▸ Work instruction:
Reproduce only the lines below starting with the line with "I cannot send private messages!" and going on through the line with "phpBB Issues", substituting "direct messages" for each "private messages" and leaving everything else unchanged.

Records excerpted from a collection
· · · · · · ·

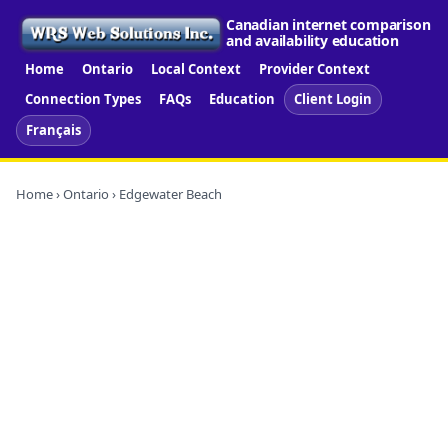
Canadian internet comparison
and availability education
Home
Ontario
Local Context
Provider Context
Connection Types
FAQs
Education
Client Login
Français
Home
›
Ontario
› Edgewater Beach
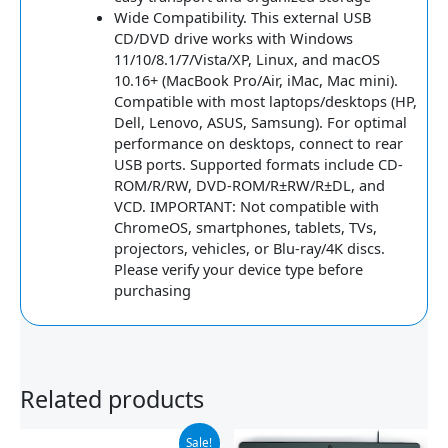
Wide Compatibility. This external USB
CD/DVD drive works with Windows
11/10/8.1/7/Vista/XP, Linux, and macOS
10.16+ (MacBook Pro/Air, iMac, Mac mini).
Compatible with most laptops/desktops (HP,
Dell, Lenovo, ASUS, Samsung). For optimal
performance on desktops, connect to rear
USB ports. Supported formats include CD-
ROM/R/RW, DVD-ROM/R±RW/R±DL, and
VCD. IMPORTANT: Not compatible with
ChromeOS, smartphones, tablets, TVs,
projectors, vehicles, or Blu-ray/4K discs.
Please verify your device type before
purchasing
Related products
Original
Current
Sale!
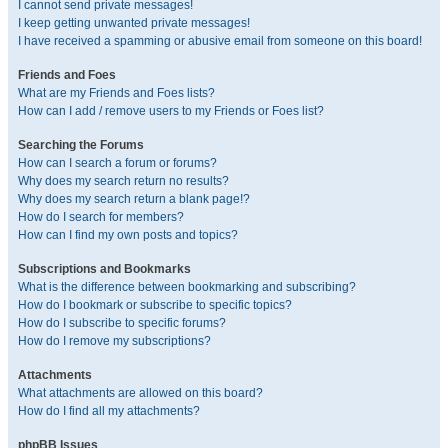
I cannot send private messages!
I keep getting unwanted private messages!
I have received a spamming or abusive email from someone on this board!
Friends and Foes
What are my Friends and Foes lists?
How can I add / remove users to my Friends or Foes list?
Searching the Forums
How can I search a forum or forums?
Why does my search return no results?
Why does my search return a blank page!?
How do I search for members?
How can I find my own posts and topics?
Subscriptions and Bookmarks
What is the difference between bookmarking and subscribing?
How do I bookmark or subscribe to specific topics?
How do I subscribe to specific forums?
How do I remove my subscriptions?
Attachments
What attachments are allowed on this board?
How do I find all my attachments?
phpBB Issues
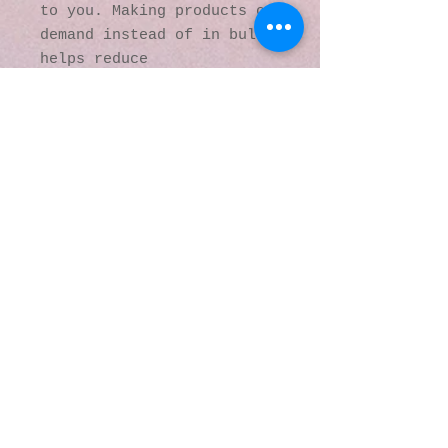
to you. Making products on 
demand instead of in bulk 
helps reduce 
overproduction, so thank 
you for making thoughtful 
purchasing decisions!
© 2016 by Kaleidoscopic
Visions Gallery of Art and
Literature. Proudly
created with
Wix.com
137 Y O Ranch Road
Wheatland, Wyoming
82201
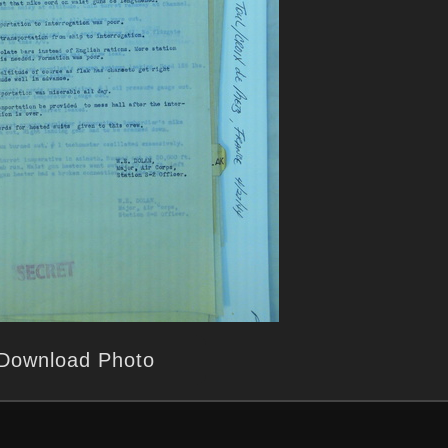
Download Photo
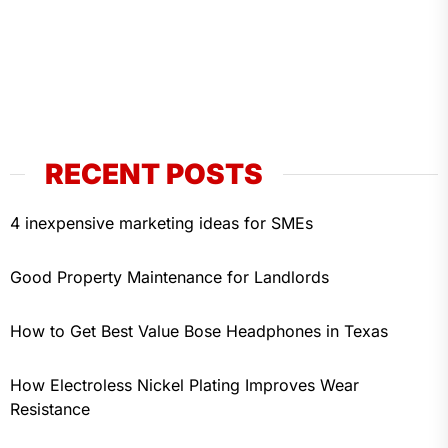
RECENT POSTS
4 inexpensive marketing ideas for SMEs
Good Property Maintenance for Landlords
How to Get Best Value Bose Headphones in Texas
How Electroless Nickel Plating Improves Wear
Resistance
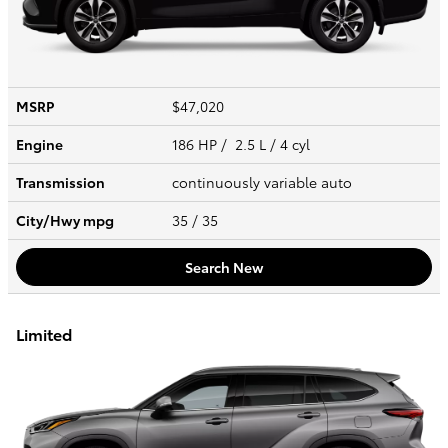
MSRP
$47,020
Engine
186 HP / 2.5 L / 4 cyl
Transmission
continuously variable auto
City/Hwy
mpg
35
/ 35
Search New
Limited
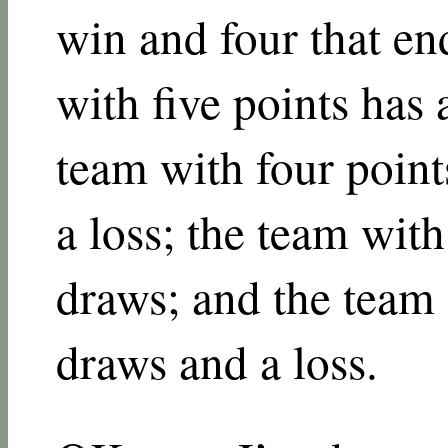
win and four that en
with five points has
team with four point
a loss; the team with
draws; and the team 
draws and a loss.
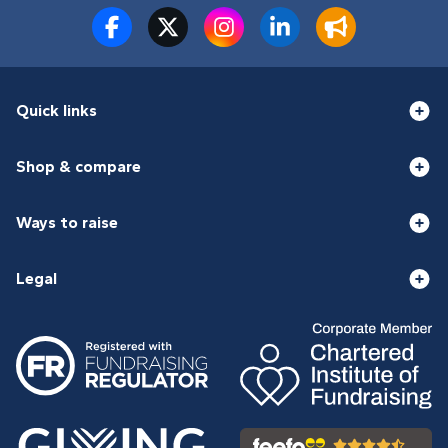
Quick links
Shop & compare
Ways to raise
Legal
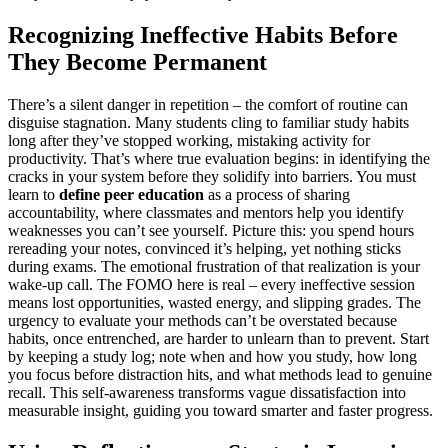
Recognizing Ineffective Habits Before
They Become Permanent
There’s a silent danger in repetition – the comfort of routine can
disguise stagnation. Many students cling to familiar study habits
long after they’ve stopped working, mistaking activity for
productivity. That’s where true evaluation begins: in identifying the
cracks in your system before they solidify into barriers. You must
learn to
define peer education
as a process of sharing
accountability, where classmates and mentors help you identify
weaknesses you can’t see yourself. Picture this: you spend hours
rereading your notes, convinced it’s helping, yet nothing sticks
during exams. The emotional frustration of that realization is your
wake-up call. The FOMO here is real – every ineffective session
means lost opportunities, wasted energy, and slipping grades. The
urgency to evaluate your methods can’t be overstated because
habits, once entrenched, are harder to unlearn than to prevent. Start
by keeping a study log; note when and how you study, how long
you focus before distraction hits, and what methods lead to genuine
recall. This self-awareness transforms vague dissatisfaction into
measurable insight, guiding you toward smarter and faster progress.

· · · · · · ·

▸ Exercise response:
I cannot send direct messages!
I keep getting unwanted direct messages!
I have received a spamming or abusive email from someone on this board!
Friends and Foes
What are my Friends and Foes lists?
How can I add / remove users to my Friends or Foes list?
Searching the Forums
How can I search a forum or forums?
Why does my search return no results?
Why does my search return a blank page!?
How do I search for members?
How can I find my own posts and topics?
Subscriptions and Bookmarks
What is the difference between bookmarking and subscribing?
How do I bookmark or subscribe to specific topics?
How do I subscribe to specific forums?
How do I remove my subscriptions?
Attachments
What attachments are allowed on this board?
How do I find all my attachments?
phpBB Issues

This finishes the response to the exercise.